Samuel tiene claro que su oro fue posible gracias al trabajo de grupo: «Funcionamos como un equipo, con un capitán como Sastre que transmitió tranquilidad, y con Antequera, que nos llevó bien, supo unir al grupo y al final el resultado fue el máximo; gané yo porque estaba fuerte y porque se dio así la carrera, pero es evidente que sin su esfuerzo no habría ganado». Como muestra de agradecimiento, repartió entre sus compañeros la dotación económica del premio, razón por la cual fue galardonado meses después con el Premio Infanta Elena, que recompensa el gesto de nobleza deportiva más destacado del año.
Ha sido el éxito más importante de su carrera, el sueño de todo deportista: «Ser campeón olímpico es quizá la carrera más rentable para un ciclista, porque la ganas un día y la disfrutas cuatro años», reflexiona; «es lo máximo para cualquier deportista, aparte del reconocimiento social, traspasa las fronteras de tu deporte». Dice que no le ha cambiado la vida y que su triunfo debe servir de ejemplo a los jóvenes que quieren llegar lejos en el ciclismo. «Por ser campeón olímpico no te vienen las cosas, hay que seguir peleando. En la vida, sin sacrificio no se obtiene nada. Es el ejemplo que pongo, si sacrificas todo por algo en lo que crees, al final sale». A la pregunta sobre si le gustaría que sus hijos se dedicasen al ciclismo, responde: «Por qué no, a mí la bici me lo ha dado todo, y actualmente es un trabajo como otro cualquiera, no les pondré cortapisas».
En Asturias le admiran tanto como a Fernando Alonso, a quien se ha llevado con frecuencia a rueda por las rutas de montaña asturianas. El 24 de febrero de 2009, fue nombrado hijo predilecto de Oviedo, cuyo Ayuntamiento decidió poner su nombre a una calle. En 2010, se colocó una estatua del ciclista en tamaño natural, con la indumentaria y el gesto del momento en que celebraba su medalla en el podio, señalando con el dedo índice al cielo y mordiendo la medalla.

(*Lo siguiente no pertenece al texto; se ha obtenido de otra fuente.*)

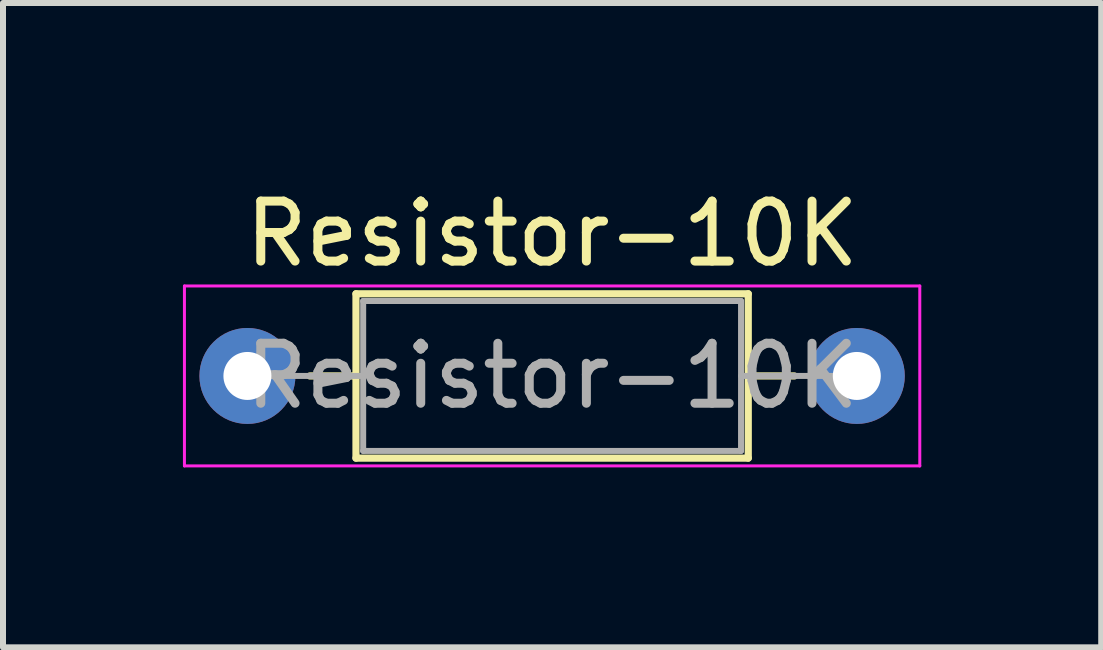
<source format=kicad_pcb>
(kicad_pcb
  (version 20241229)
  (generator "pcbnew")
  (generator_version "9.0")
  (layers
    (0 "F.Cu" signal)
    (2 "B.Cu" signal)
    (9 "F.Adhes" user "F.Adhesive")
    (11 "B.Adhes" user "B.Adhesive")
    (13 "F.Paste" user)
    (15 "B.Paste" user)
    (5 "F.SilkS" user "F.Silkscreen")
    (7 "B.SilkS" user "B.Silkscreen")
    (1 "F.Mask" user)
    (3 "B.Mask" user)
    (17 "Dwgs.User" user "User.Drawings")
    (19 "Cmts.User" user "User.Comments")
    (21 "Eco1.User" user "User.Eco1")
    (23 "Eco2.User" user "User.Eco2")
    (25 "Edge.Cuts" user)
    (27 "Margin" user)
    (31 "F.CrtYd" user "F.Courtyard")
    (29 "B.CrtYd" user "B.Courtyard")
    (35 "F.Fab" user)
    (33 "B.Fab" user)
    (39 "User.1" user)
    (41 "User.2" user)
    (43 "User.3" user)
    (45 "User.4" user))
  (footprint "Resistor-10K"
    (layer "F.Cu")
    (at 6.155 3.218)
    (property "Reference" "Resistor-10K" (at 0 -2.37 0) (layer "F.SilkS") (effects (font (size 1 1) (thickness 0.15))))
    (attr through_hole)
    (fp_line (start -4.04 0) (end -3.27 0) (stroke (width 0.12) (type solid)) (layer "F.SilkS"))
    (fp_line (start -3.27 -1.37) (end -3.27 1.37) (stroke (width 0.12) (type solid)) (layer "F.SilkS"))
    (fp_line (start -3.27 1.37) (end 3.27 1.37) (stroke (width 0.12) (type solid)) (layer "F.SilkS"))
    (fp_line (start 3.27 -1.37) (end -3.27 -1.37) (stroke (width 0.12) (type solid)) (layer "F.SilkS"))
    (fp_line (start 3.27 1.37) (end 3.27 -1.37) (stroke (width 0.12) (type solid)) (layer "F.SilkS"))
    (fp_line (start 4.04 0) (end 3.27 0) (stroke (width 0.12) (type solid)) (layer "F.SilkS"))
    (fp_line (start -6.13 -1.5) (end -6.13 1.5) (stroke (width 0.05) (type solid)) (layer "F.CrtYd"))
    (fp_line (start -6.13 1.5) (end 6.13 1.5) (stroke (width 0.05) (type solid)) (layer "F.CrtYd"))
    (fp_line (start 6.13 -1.5) (end -6.13 -1.5) (stroke (width 0.05) (type solid)) (layer "F.CrtYd"))
    (fp_line (start 6.13 1.5) (end 6.13 -1.5) (stroke (width 0.05) (type solid)) (layer "F.CrtYd"))
    (fp_line (start -5.08 0) (end -3.15 0) (stroke (width 0.1) (type solid)) (layer "F.Fab"))
    (fp_line (start -3.15 -1.25) (end -3.15 1.25) (stroke (width 0.1) (type solid)) (layer "F.Fab"))
    (fp_line (start -3.15 1.25) (end 3.15 1.25) (stroke (width 0.1) (type solid)) (layer "F.Fab"))
    (fp_line (start 3.15 -1.25) (end -3.15 -1.25) (stroke (width 0.1) (type solid)) (layer "F.Fab"))
    (fp_line (start 3.15 1.25) (end 3.15 -1.25) (stroke (width 0.1) (type solid)) (layer "F.Fab"))
    (fp_line (start 5.08 0) (end 3.15 0) (stroke (width 0.1) (type solid)) (layer "F.Fab"))
    (fp_text user "${REFERENCE}" (at 0 0 0) (layer "F.Fab") (effects (font (size 1 1) (thickness 0.15))))
    (pad "1" thru_hole circle (at -5.08 0) (size 1.6 1.6) (drill 0.8) (layers "*.Cu" "*.Mask"))
    (pad "2" thru_hole oval (at 5.08 0) (size 1.6 1.6) (drill 0.8) (layers "*.Cu" "*.Mask")))
  (gr_rect
    (start -3 -3)
    (end 15.31 7.743)
    (stroke (width 0.1) (type default))
    (fill no)
    (layer "Edge.Cuts")))
</source>
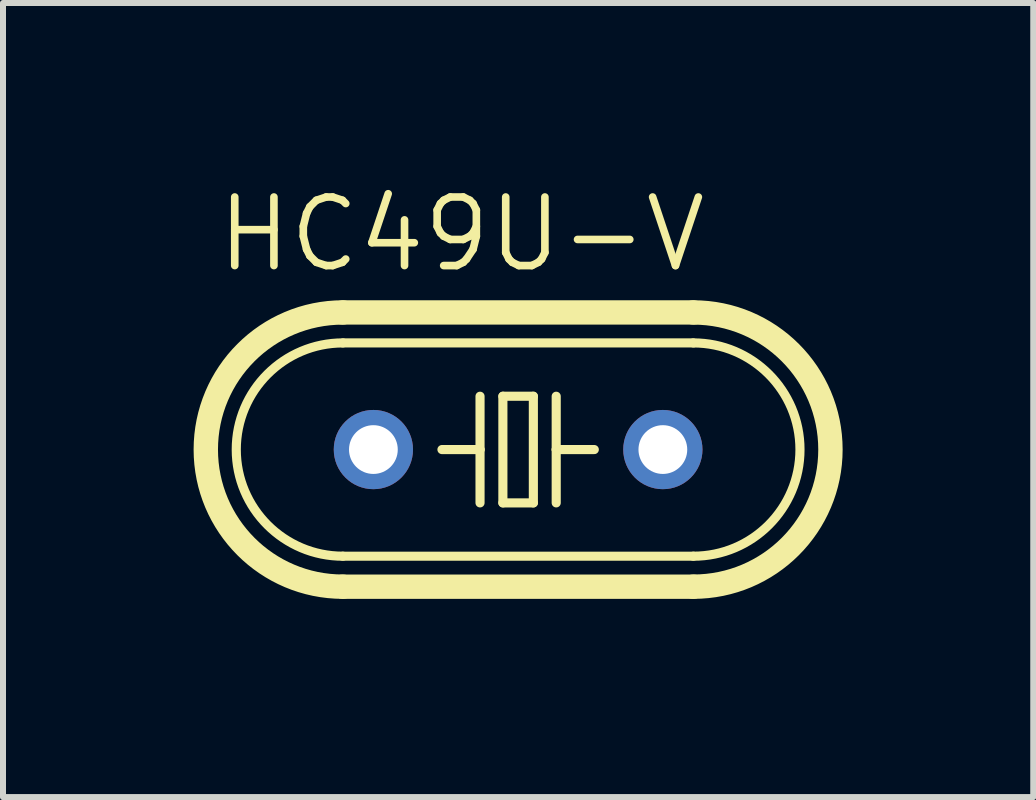
<source format=kicad_pcb>
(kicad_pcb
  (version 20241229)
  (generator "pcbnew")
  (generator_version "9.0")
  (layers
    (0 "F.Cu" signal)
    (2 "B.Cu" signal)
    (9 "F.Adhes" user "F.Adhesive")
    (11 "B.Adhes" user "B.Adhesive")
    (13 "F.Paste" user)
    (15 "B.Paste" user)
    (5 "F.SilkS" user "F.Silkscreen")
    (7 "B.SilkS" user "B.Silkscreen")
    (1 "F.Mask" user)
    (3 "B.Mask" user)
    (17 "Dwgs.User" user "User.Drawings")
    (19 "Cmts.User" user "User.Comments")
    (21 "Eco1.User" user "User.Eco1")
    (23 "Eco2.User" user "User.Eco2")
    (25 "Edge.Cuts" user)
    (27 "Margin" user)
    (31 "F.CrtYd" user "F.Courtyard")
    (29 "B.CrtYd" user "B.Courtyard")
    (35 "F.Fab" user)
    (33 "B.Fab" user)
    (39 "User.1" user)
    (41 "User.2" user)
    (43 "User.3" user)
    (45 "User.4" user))
  (footprint "HC49U-V"
    (layer "F.Cu")
    (at 5.588 4.445)
    (property "Reference" "HC49U-V" (at -5.08 -2.921 0) (unlocked yes) (layer "F.SilkS") (effects (font (size 1.143 1.143) (thickness 0.127)) (justify left bottom)))
    (fp_line (start -2.921 -2.286) (end 2.921 -2.286) (stroke (width 0.406) (type solid)) (layer "F.SilkS"))
    (fp_line (start -2.921 1.778) (end 2.921 1.778) (stroke (width 0.152) (type solid)) (layer "F.SilkS"))
    (fp_line (start -2.921 2.286) (end 2.921 2.286) (stroke (width 0.406) (type solid)) (layer "F.SilkS"))
    (fp_line (start -0.635 -0.889) (end -0.635 0) (stroke (width 0.152) (type solid)) (layer "F.SilkS"))
    (fp_line (start -0.635 0) (end -1.27 0) (stroke (width 0.152) (type solid)) (layer "F.SilkS"))
    (fp_line (start -0.635 0) (end -0.635 0.889) (stroke (width 0.152) (type solid)) (layer "F.SilkS"))
    (fp_line (start -0.254 -0.889) (end 0.254 -0.889) (stroke (width 0.152) (type solid)) (layer "F.SilkS"))
    (fp_line (start -0.254 0.889) (end -0.254 -0.889) (stroke (width 0.152) (type solid)) (layer "F.SilkS"))
    (fp_line (start 0.254 -0.889) (end 0.254 0.889) (stroke (width 0.152) (type solid)) (layer "F.SilkS"))
    (fp_line (start 0.254 0.889) (end -0.254 0.889) (stroke (width 0.152) (type solid)) (layer "F.SilkS"))
    (fp_line (start 0.635 -0.889) (end 0.635 0) (stroke (width 0.152) (type solid)) (layer "F.SilkS"))
    (fp_line (start 0.635 0) (end 0.635 0.889) (stroke (width 0.152) (type solid)) (layer "F.SilkS"))
    (fp_line (start 0.635 0) (end 1.27 0) (stroke (width 0.152) (type solid)) (layer "F.SilkS"))
    (fp_line (start 2.921 -1.778) (end -2.921 -1.778) (stroke (width 0.152) (type solid)) (layer "F.SilkS"))
    (fp_arc (start -2.921 1.778) (mid -4.699 0) (end -2.921 -1.778) (stroke (width 0.1524) (type solid)) (layer "F.SilkS"))
    (fp_arc (start -2.921 2.286) (mid -5.207 0) (end -2.921 -2.286) (stroke (width 0.4064) (type solid)) (layer "F.SilkS"))
    (fp_arc (start 2.921 -2.286) (mid 5.207 0) (end 2.921 2.286) (stroke (width 0.4064) (type solid)) (layer "F.SilkS"))
    (fp_arc (start 2.921 -1.778) (mid 4.699 0) (end 2.921 1.778) (stroke (width 0.1524) (type solid)) (layer "F.SilkS"))
    (pad "1" thru_hole circle (at -2.413 0) (size 1.321 1.321) (drill 0.813) (layers "*.Cu" "*.Mask"))
    (pad "2" thru_hole circle (at 2.413 0) (size 1.321 1.321) (drill 0.813) (layers "*.Cu" "*.Mask"))
    (zone (net_name "") (layers "F.Cu" "B.Cu") (hatch edge 0.5) (connect_pads) (min_thickness 0.25) (filled_areas_thickness no) (keepout (tracks allowed) (vias not_allowed) (pads allowed) (copperpour allowed) (footprints allowed)) (placement (enabled no)) (fill) (polygon (pts (xy 0 5.715) (xy 0.254 5.715) (xy 0.254 3.429) (xy 0 3.429))))
    (zone (net_name "") (layers "F.Cu" "B.Cu") (hatch edge 0.5) (connect_pads) (min_thickness 0.25) (filled_areas_thickness no) (keepout (tracks allowed) (vias not_allowed) (pads allowed) (copperpour allowed) (footprints allowed)) (placement (enabled no)) (fill) (polygon (pts (xy 0.254 6.223) (xy 0.762 6.223) (xy 0.762 2.667) (xy 0.254 2.667))))
    (zone (net_name "") (layers "F.Cu" "B.Cu") (hatch edge 0.5) (connect_pads) (min_thickness 0.25) (filled_areas_thickness no) (keepout (tracks allowed) (vias not_allowed) (pads allowed) (copperpour allowed) (footprints allowed)) (placement (enabled no)) (fill) (polygon (pts (xy 0.762 6.731) (xy 1.27 6.731) (xy 1.27 2.159) (xy 0.762 2.159))))
    (zone (net_name "") (layers "F.Cu" "B.Cu") (hatch edge 0.5) (connect_pads) (min_thickness 0.25) (filled_areas_thickness no) (keepout (tracks allowed) (vias not_allowed) (pads allowed) (copperpour allowed) (footprints allowed)) (placement (enabled no)) (fill) (polygon (pts (xy 1.27 6.985) (xy 1.778 6.985) (xy 1.778 1.905) (xy 1.27 1.905))))
    (zone (net_name "") (layers "F.Cu" "B.Cu") (hatch edge 0.5) (connect_pads) (min_thickness 0.25) (filled_areas_thickness no) (keepout (tracks allowed) (vias not_allowed) (pads allowed) (copperpour allowed) (footprints allowed)) (placement (enabled no)) (fill) (polygon (pts (xy 1.778 7.239) (xy 9.398 7.239) (xy 9.398 1.651) (xy 1.778 1.651))))
    (zone (net_name "") (layers "F.Cu" "B.Cu") (hatch edge 0.5) (connect_pads) (min_thickness 0.25) (filled_areas_thickness no) (keepout (tracks allowed) (vias not_allowed) (pads allowed) (copperpour allowed) (footprints allowed)) (placement (enabled no)) (fill) (polygon (pts (xy 9.398 6.985) (xy 9.906 6.985) (xy 9.906 1.905) (xy 9.398 1.905))))
    (zone (net_name "") (layers "F.Cu" "B.Cu") (hatch edge 0.5) (connect_pads) (min_thickness 0.25) (filled_areas_thickness no) (keepout (tracks allowed) (vias not_allowed) (pads allowed) (copperpour allowed) (footprints allowed)) (placement (enabled no)) (fill) (polygon (pts (xy 9.906 6.731) (xy 10.414 6.731) (xy 10.414 2.159) (xy 9.906 2.159))))
    (zone (net_name "") (layers "F.Cu" "B.Cu") (hatch edge 0.5) (connect_pads) (min_thickness 0.25) (filled_areas_thickness no) (keepout (tracks allowed) (vias not_allowed) (pads allowed) (copperpour allowed) (footprints allowed)) (placement (enabled no)) (fill) (polygon (pts (xy 10.414 6.223) (xy 10.922 6.223) (xy 10.922 2.667) (xy 10.414 2.667))))
    (zone (net_name "") (layers "F.Cu" "B.Cu") (hatch edge 0.5) (connect_pads) (min_thickness 0.25) (filled_areas_thickness no) (keepout (tracks allowed) (vias not_allowed) (pads allowed) (copperpour allowed) (footprints allowed)) (placement (enabled no)) (fill) (polygon (pts (xy 10.922 5.461) (xy 11.176 5.461) (xy 11.176 3.429) (xy 10.922 3.429)))))
  (gr_rect
    (start -3 -3)
    (end 14.176 10.239)
    (stroke (width 0.1) (type default))
    (fill no)
    (layer "Edge.Cuts")))
</source>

Llevó en el ciclo olímpico posterior a Pekín una equipación personalizada, que recordó al pelotón profesional su condición de campeón. Pero nunca volvió a usar la bicicleta. Tampoco el maillot, el culotte, los calcetines, las gafas y el casco anaranjado de su equipo profesional. Por su cumpleaños, su esposa le regaló unos pendientes con los aros olímpicos. Por supuesto, cumplió la apuesta cruzada con Joan Llaneras y se tatuó el símbolo olímpico y Beijing 2008 en su hombro derecho. Oro en su piel.